At first I thought my *story's Promise* was: *Growing Up*. But when thinking about a scene between my MC and his virtual girlfriend's creator, I started to get into the creator's motivation. Maintaining a true AI is expensive. She pumps up the power bill and her growing database of experiences means an ever-expanding demand for storage. He loves his creation and thinks of her as a daughter. She's of the age that a mate is appropriate, but there's no way he can afford to create another AI for her. Since the MC is in love with his creation and had talked about marrying her, this fellow sees the MC as the perfect solution. Therefore the girl's creator becomes the drug pusher, trying to keep the MC hooked. I realized *the story's real Promise: Breaking Addiction*

When it comes to virtual reality I see the uncertain boundary between fantasy and reality as a rich ground for stories. And so this is *the story's Theme: In virtual reality, exactly where does virtual end and reality begin?*

The dream-like nature of VR and of falling in love, especially if the girl isn't real, captivated my imagination. How terrible to one day wake up and discover you've wasted the last several years of your life. Thus *the story's Premise: When you live from dream to dream you will fear the day when dreams must end.* From the first line my MC _knows_ he must break up with his virtual lover, but he's weak. How can he tell her no? And how can he resist her "father" (her creator), who wants the boy to marry his creation?

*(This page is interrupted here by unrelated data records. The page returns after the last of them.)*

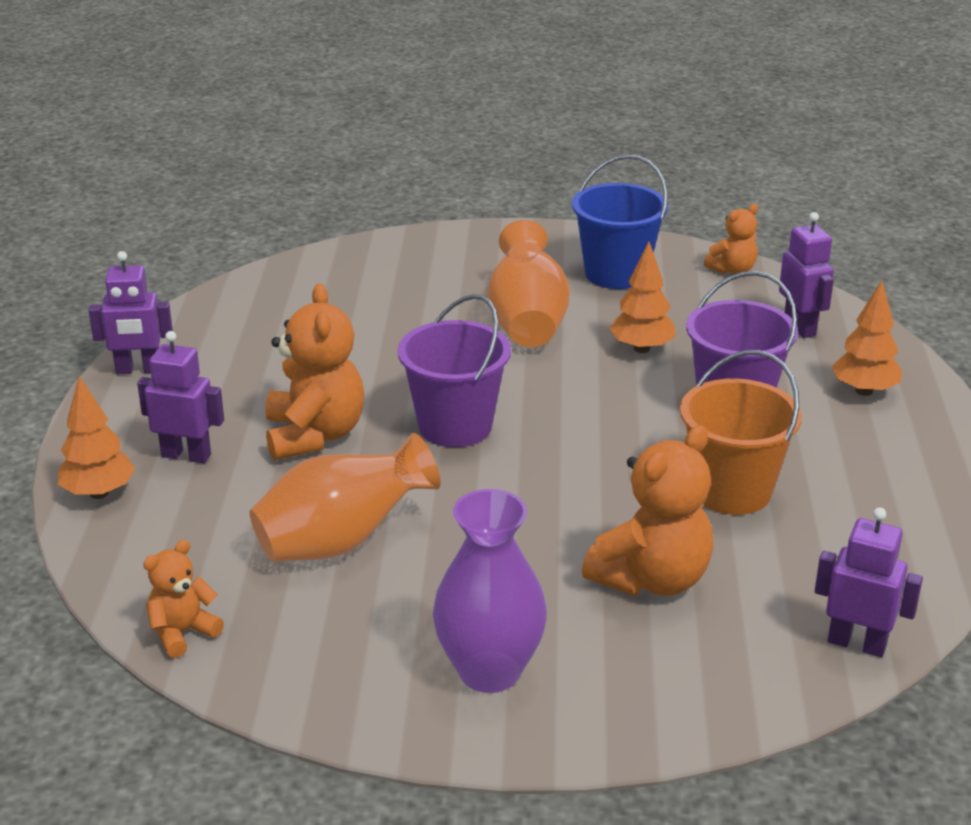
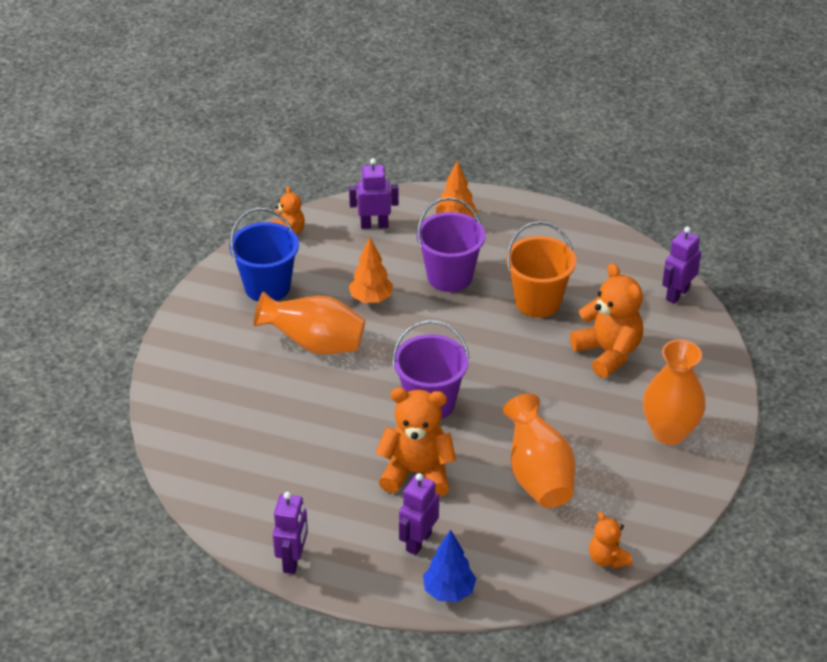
camera: 75 degrees left, 10 degrees up
orange tree [58,376,135,499] -> blue tree [423,530,476,602]
purple vase [433,489,547,693] -> orange vase [643,340,706,445]

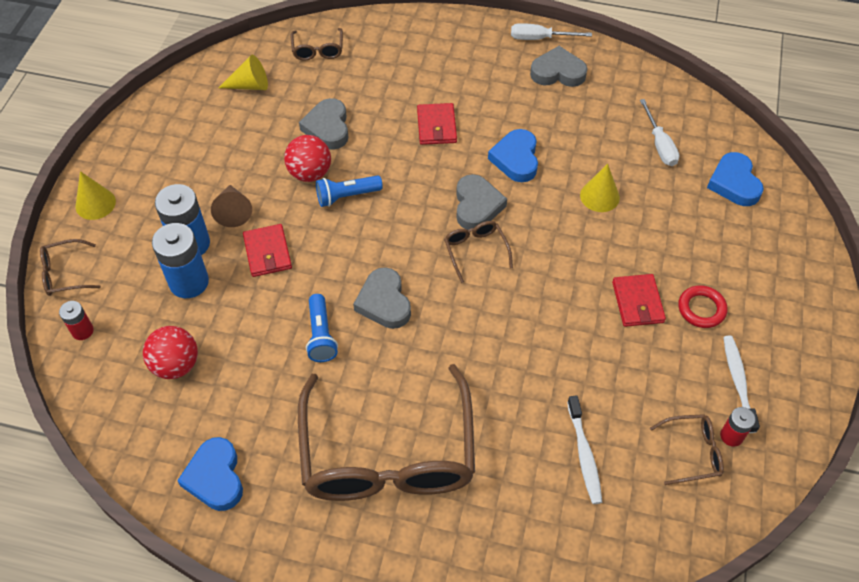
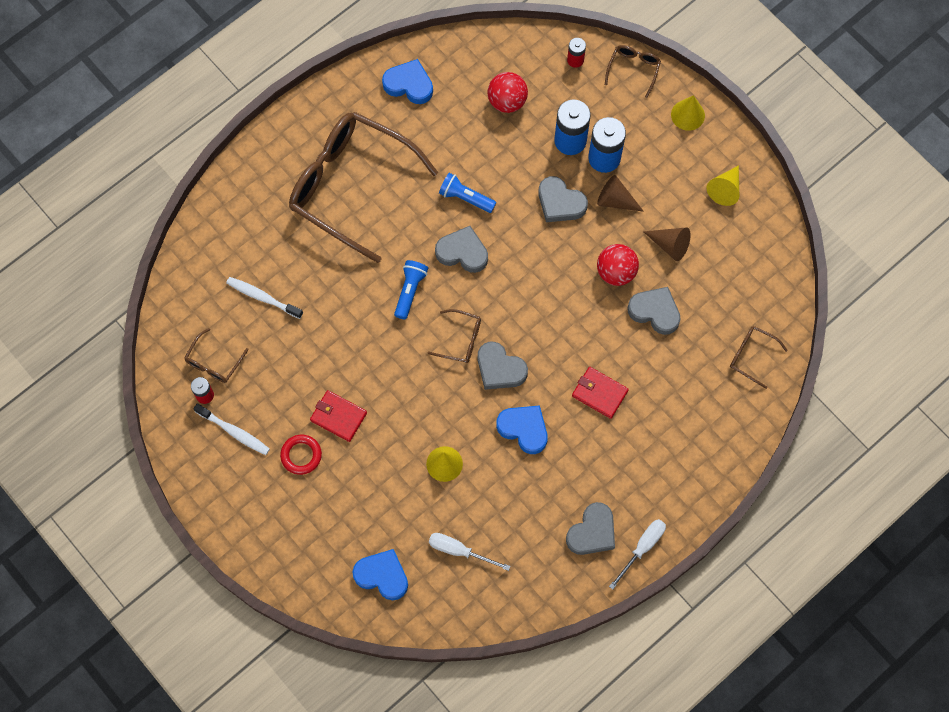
camera: 125 degrees right, 15 degrees up
yellow cone [218,55,268,90] -> yellow cone moved to [706,165,739,206]
red wallet [243,224,292,277] -> grey heart [538,176,588,222]
blue flashlight [316,175,383,207] -> blue flashlight moved to [394,260,428,320]
none -> brown cone [643,227,691,261]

Finally, is my storyworld. In the story's middle section the MC has a dream, where his subconscious works through some of his issues and he comes to a conclusion. The story starts in VR, slips into the dream, briefly pops back into VR, then the MC steps through a door and into reality--but a reality nothing like human society. Thus *the Storyworld: A dream, wrapped in a virtual fantasy, wrapped in an alternate reality.*

I do have a longer plot synopsis, but I've come to realize it's flawed. It doesn't serve the basic story idea. I'm missing a satisfying end, and I've got scenes I don't need. When I jump back into my story the first thing I'll need to do is have a good long think about the sequence of events, and even what events I need.

So, as I look over the bold text above, I feel this is a worthwhile story idea. The trick (as several have stated) is the execution. By having worked through the basics of my idea--and recorded those basics--I have something to focus on. 'Cause man oh man, I'll fly off on some wild tangent if I don't stay focused.


*The point is, figure out the basics of your core idea.*

S~


----------